------ TEXTE À LIRE ------


 Les enseignements à l’université sont dispensés par des enseignants chercheurs spécialistes de leur discipline et très au fait du dernier état de la recherche dans leur domaine. A ce propos, on peut signaler que le CNRS a été classé en 2009, par l’institut espagnol Scimago, meilleure institution de recherche du monde pour la qualité de ses travaux et de ses publications. Or 3/4 des chercheurs du CNRS sont en réalité les enseignants chercheurs des universités. Cela signifie que les universités françaises sont excellentes en général. Simplement, elles s’inscrivent dans une organisation générale de la recherche et de l’enseignement supérieur typiquement française qui échappe aux grilles d’analyse shanghaiennes.

------ DONNÉES ENREGISTRÉES ------

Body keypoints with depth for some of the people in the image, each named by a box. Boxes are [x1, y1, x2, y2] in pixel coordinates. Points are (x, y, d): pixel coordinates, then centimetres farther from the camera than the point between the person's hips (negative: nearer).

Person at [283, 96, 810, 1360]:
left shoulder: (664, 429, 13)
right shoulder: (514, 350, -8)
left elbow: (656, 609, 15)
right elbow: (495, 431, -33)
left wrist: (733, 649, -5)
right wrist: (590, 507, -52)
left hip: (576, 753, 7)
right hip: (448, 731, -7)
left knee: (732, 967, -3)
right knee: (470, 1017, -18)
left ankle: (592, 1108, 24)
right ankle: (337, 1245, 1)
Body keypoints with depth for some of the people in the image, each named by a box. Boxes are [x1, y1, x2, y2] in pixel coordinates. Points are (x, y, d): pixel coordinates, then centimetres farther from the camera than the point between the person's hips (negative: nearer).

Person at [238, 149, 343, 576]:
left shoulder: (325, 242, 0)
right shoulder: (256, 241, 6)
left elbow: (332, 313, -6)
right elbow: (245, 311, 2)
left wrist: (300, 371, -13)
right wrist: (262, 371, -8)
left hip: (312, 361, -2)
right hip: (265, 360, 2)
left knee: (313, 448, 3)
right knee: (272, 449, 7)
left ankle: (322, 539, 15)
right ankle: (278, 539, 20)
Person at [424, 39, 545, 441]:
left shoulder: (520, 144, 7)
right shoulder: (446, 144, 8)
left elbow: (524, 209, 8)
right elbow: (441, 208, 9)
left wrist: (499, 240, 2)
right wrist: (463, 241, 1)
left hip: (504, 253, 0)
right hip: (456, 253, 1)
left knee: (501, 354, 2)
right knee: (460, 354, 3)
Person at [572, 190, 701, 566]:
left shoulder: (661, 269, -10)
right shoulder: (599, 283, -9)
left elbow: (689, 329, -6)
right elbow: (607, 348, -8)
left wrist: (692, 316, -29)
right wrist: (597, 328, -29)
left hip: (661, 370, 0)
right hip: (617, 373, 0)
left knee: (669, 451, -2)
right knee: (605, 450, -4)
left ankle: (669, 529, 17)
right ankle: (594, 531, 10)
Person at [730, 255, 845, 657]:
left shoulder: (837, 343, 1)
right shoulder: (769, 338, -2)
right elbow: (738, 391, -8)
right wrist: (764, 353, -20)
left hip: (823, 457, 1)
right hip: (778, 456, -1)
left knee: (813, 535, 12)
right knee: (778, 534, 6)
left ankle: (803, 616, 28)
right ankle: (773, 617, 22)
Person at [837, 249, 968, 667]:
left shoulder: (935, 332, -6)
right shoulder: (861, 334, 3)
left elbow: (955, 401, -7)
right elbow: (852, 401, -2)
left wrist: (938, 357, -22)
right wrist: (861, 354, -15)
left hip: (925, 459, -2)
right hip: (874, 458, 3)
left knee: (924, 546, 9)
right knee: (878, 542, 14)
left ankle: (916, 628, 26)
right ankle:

------

### À FAIRE
1. D'après le texte sur les universités françaises, quel institut a classé le CNRS meilleure institution de recherche du monde en 2009 ?
2. Poursuivez, s'il vous plaît, le texte sur les universités françaises à la suite de sa dernière phrase.

### TÂCHES CORRIGÉES
1. L'institut espagnol Scimago.

2.
 Les universités ont profité de la réforme de 2005 (réforme LMD) pour ouvrir des filières d’excellence. Ces cursus sont sélectifs. Il s’agit en général de doubles licences (parfois des licences tri ou quadri disciplinaires). L’UFR de Géographie de Paris 1 aujourd’hui 3 doubles licences. Il faut avoir un excellent dossier pour y entrer car le rythme de travail y est aussi soutenu que dans une classe prépa de bon niveau (plus de travail personnel, plus d’heures de cours, moyenne générale obligatoirement supérieure ou égale à 12 dans certains cas pour passer dans l’année supérieure). Les doubles licences donnent deux licences et permettent d’accéder aux master des deux disciplines du parcours. A signaler que les candidats devront être bons voire très bon en mathématiques pour entrer en double licence Géo – Economie et bon en philosophie pour entrer en Géo – Droit.

 Attention, l’entrée en 1e année et en Master n’est en général pas sélective. La sélection reste donc exceptionnelle à l’université, en dehors de doubles cursus et de certaines licences à numerus clausus. Le seul moment où la sélection est générale est l’entrée en Master 2. Il faut compter alors très souvent 150 à 250 candidatures pour 20 à 30 places, avec des candidats venus de le France entière (d’autres universités et de grandes écoles) et de l’étranger.

 Pour finir, on doit aussi signaler que Paris 1 est en train de s’associer à l’ENS de la rue d’Ulm et d’autres établissements pour former un grand pôle de recherche et d’enseignement supérieur (PRES). Et certains diplômes sont déjà co-habilités par les deux établissements.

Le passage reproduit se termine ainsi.